* [Provided data]
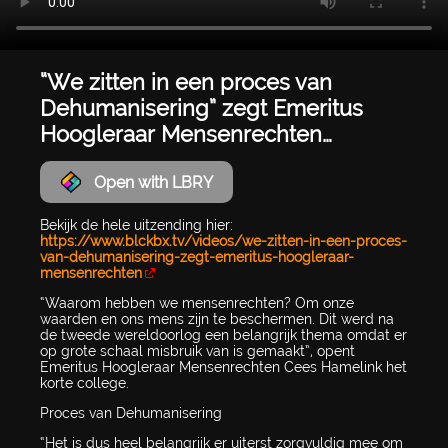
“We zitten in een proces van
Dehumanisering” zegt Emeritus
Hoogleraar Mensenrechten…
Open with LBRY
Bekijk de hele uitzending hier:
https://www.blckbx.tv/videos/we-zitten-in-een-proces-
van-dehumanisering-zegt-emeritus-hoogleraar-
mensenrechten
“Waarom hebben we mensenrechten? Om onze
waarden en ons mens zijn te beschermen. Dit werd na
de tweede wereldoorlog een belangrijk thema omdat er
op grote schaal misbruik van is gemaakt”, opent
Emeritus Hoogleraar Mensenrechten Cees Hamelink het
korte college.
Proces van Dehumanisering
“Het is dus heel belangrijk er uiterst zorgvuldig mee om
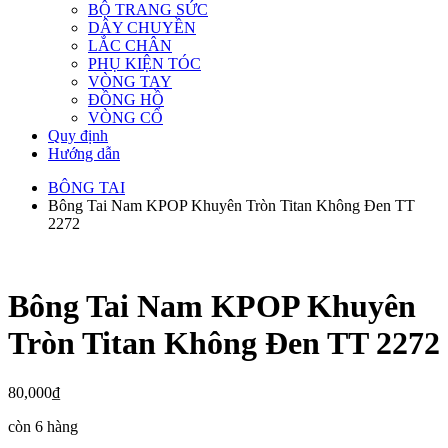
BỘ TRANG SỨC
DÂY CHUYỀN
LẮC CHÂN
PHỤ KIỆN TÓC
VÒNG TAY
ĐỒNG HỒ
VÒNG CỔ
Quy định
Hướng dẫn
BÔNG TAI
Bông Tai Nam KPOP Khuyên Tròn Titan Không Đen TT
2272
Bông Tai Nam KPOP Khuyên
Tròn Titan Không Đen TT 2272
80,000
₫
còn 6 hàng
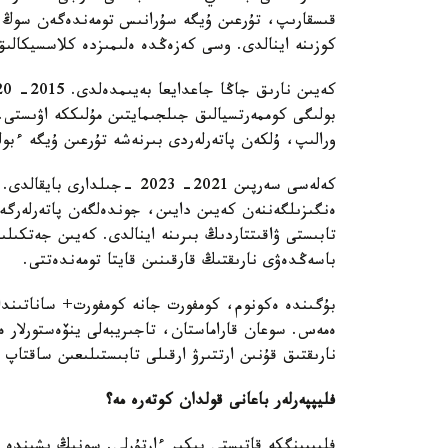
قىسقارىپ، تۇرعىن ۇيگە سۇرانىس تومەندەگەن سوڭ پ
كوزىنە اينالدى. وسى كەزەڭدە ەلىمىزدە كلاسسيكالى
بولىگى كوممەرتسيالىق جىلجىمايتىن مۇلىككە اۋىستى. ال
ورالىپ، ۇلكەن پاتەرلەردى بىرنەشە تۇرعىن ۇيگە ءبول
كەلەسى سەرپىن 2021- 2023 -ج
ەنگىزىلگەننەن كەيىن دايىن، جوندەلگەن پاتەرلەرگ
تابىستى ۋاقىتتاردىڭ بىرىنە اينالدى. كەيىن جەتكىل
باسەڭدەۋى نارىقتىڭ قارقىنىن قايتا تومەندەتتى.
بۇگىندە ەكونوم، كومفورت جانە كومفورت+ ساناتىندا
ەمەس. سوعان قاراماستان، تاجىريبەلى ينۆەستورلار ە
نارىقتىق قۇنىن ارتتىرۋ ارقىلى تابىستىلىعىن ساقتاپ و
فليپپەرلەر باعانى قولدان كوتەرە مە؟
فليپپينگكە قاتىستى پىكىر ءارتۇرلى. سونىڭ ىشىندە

* [Work required] Rewrite every line of text in the entries above as a single numbered list, one line per item, skipping any blank lines. Omit the pictures from your answer.

* [Solution to this task]
1. “We zitten in een proces van
2. Dehumanisering” zegt Emeritus
3. Hoogleraar Mensenrechten…
4. Open with LBRY
5. Bekijk de hele uitzending hier:
6. https://www.blckbx.tv/videos/we-zitten-in-een-proces-
7. van-dehumanisering-zegt-emeritus-hoogleraar-
8. mensenrechten
9. “Waarom hebben we mensenrechten? Om onze
10. waarden en ons mens zijn te beschermen. Dit werd na
11. de tweede wereldoorlog een belangrijk thema omdat er
12. op grote schaal misbruik van is gemaakt”, opent
13. Emeritus Hoogleraar Mensenrechten Cees Hamelink het
14. korte college.
15. Proces van Dehumanisering
16. “Het is dus heel belangrijk er uiterst zorgvuldig mee om
17. BỘ TRANG SỨC
18. DÂY CHUYỀN
19. LẮC CHÂN
20. PHỤ KIỆN TÓC
21. VÒNG TAY
22. ĐỒNG HỒ
23. VÒNG CỔ
24. Quy định
25. Hướng dẫn
26. BÔNG TAI
27. Bông Tai Nam KPOP Khuyên Tròn Titan Không Đen TT
28. 2272
29. Bông Tai Nam KPOP Khuyên
30. Tròn Titan Không Đen TT 2272
31. 80,000
32. ₫
33. còn 6 hàng
34. قىسقارىپ، تۇرعىن ۇيگە سۇرانىس تومەندەگەن سوڭ پ
35. كوزىنە اينالدى. وسى كەزەڭدە ەلىمىزدە كلاسسيكالى
36. بولىگى كوممەرتسيالىق جىلجىمايتىن مۇلىككە اۋىستى. ال
37. ورالىپ، ۇلكەن پاتەرلەردى بىرنەشە تۇرعىن ۇيگە ءبول
38. كەلەسى سەرپىن 2021- 2023 -ج
39. ەنگىزىلگەننەن كەيىن دايىن، جوندەلگەن پاتەرلەرگ
40. تابىستى ۋاقىتتاردىڭ بىرىنە اينالدى. كەيىن جەتكىل
41. باسەڭدەۋى نارىقتىڭ قارقىنىن قايتا تومەندەتتى.
42. بۇگىندە ەكونوم، كومفورت جانە كومفورت+ ساناتىندا
43. ەمەس. سوعان قاراماستان، تاجىريبەلى ينۆەستورلار ە
44. نارىقتىق قۇنىن ارتتىرۋ ارقىلى تابىستىلىعىن ساقتاپ و
45. فليپپەرلەر باعانى قولدان كوتەرە مە؟
46. فليپپينگكە قاتىستى پىكىر ءارتۇرلى. سونىڭ ىشىندە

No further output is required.